(Reuters) -Russian energy giant Gazprom is looking at options for halting gas supplies to “unfriendly” countries and evaluating the possible consequences, Russian daily Kommersant reported on Thursday citing unnamed sources.
President Vladimir Putin has said Russia will soon require “unfriendly” countries to pay for fuel in roubles, raising alarm about a possible gas supply crunch in Europe.
Putin has ordered the Russian central bank and Gazprom to prepare the payment scheme by March 31 amid Western sanctions against Russia for its “special military operation” in Ukraine.
Countries in the European Union, where Gazprom accounts for about 40% of gas supplies, have stated their refusal to pay for Russian gas in roubles.
“Gazprom … is indeed working on an option of a complete stoppage of gas supplies to ‘unfriendly countries’ and is evaluating the consequences of such measures,” the newspaper wrote.
Kommersant said Gazprom had declined to discuss the issue with the newspaper.
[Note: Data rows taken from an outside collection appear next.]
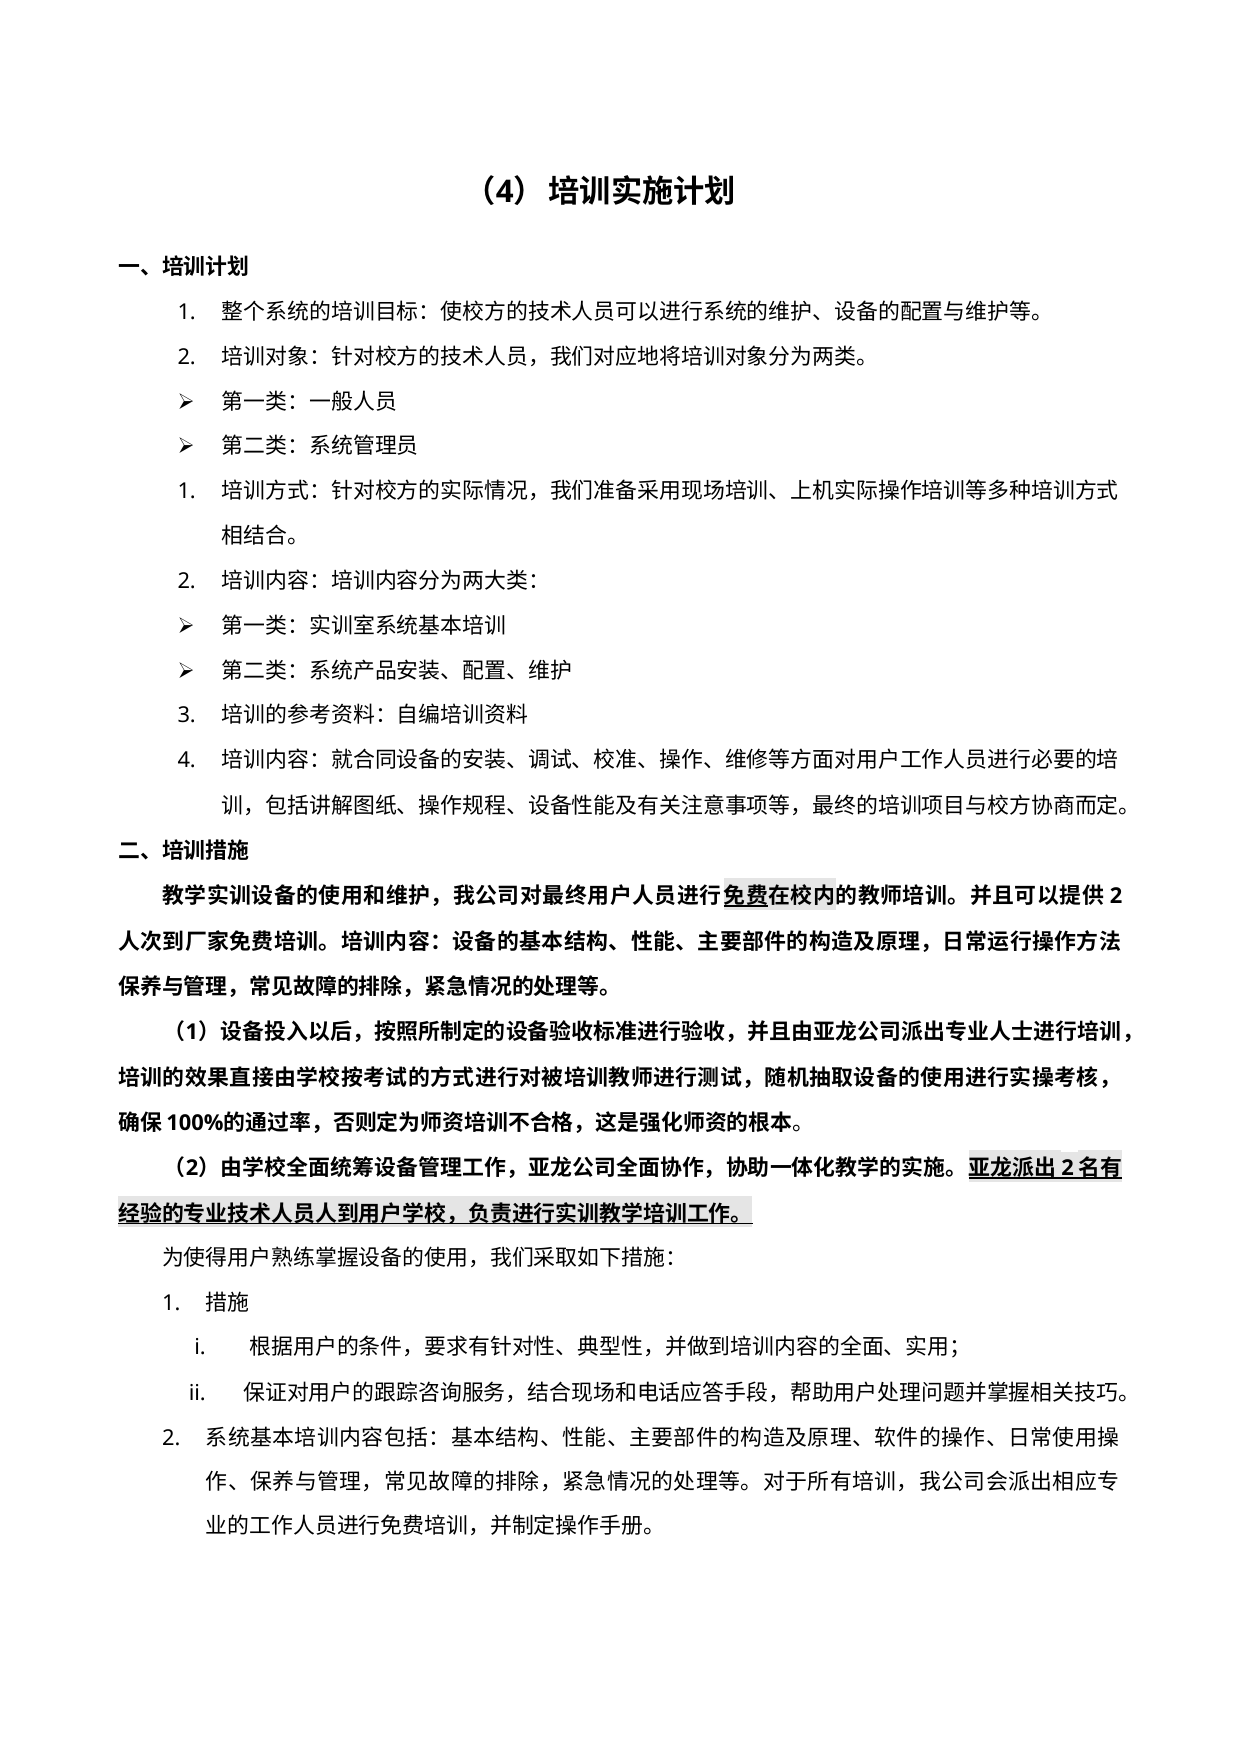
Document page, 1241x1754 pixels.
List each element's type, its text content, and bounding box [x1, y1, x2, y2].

list 措施 [162, 1284, 1122, 1316]
text 为使得用户熟练掌握设备的使用，我们采取如下措施： [118, 1240, 1122, 1272]
list 第一类：实训室系统基本培训 [177, 608, 1122, 640]
list 培训对象：针对校方的技术人员，我们对应地将培训对象分为两类。 [177, 339, 1122, 371]
list 根据用户的条件，要求有针对性、典型性，并做到培训内容的全面、实用； [206, 1329, 1122, 1362]
list 培训内容：就合同设备的安装、调试、校准、操作、维修等方面对用户工作人员进行必要的培训，包括讲解图纸、操作规程、设备性能及有关注意事项等，最终的培训项目与校方协商而定。 [177, 742, 1122, 820]
list 第二类：系统管理员 [177, 428, 1122, 460]
text （2）由学校全面统筹设备管理工作，亚龙公司全面协作，协助一体化教学的实施。亚龙派出2名有经验的专业技术人员人到用户学校，负责进行实训教学培训工作。 [118, 1150, 1122, 1228]
list 第二类：系统产品安装、配置、维护 [177, 653, 1122, 684]
list 培训内容：培训内容分为两大类： [177, 563, 1122, 596]
list 培训的参考资料：自编培训资料 [177, 697, 1122, 729]
list 保证对用户的跟踪咨询服务，结合现场和电话应答手段，帮助用户处理问题并掌握相关技巧。 [206, 1374, 1122, 1407]
text 教学实训设备的使用和维护，我公司对最终用户人员进行免费在校内的教师培训。并且可以提供2人次到厂家免费培训。培训内容：设备的基本结构、性能、主要部件的构造及原理，日常运行操作方法、保养与管理，常见故障的排除，紧急情况的处理等。 [118, 878, 1122, 1001]
list 培训实施计划 [118, 157, 1122, 222]
text 二、培训措施 [118, 833, 1122, 865]
list 整个系统的培训目标：使校方的技术人员可以进行系统的维护、设备的配置与维护等。 [177, 294, 1122, 326]
list 培训方式：针对校方的实际情况，我们准备采用现场培训、上机实际操作培训等多种培训方式相结合。 [177, 473, 1122, 551]
list 系统基本培训内容包括：基本结构、性能、主要部件的构造及原理、软件的操作、日常使用操作、保养与管理，常见故障的排除，紧急情况的处理等。对于所有培训，我公司会派出相应专业的工作人员进行免费培训，并制定操作手册。 [162, 1419, 1122, 1540]
list 第一类：一般人员 [177, 384, 1122, 416]
text （1）设备投入以后，按照所制定的设备验收标准进行验收，并且由亚龙公司派出专业人士进行培训，培训的效果直接由学校按考试的方式进行对被培训教师进行测试，随机抽取设备的使用进行实操考核，确保100%的通过率，否则定为师资培训不合格，这是强化师资的根本。 [118, 1014, 1122, 1137]
text 一、培训计划 [118, 249, 1122, 281]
Gazprom did not immediately respond to a Reuters request for comment.
The Kremlin’s spokesman said on Wednesday that customers will not be obliged to switch to roubles as soon as Thursday as “payments and delivery is a time-consuming process”.
Germany, Russia’s largest gas client, will continue to pay in euros or dollars, a government spokesman said on Wednesday, adding that Putin had told the German chancellor that nothing would change for European partners, despite his plan for rouble payments.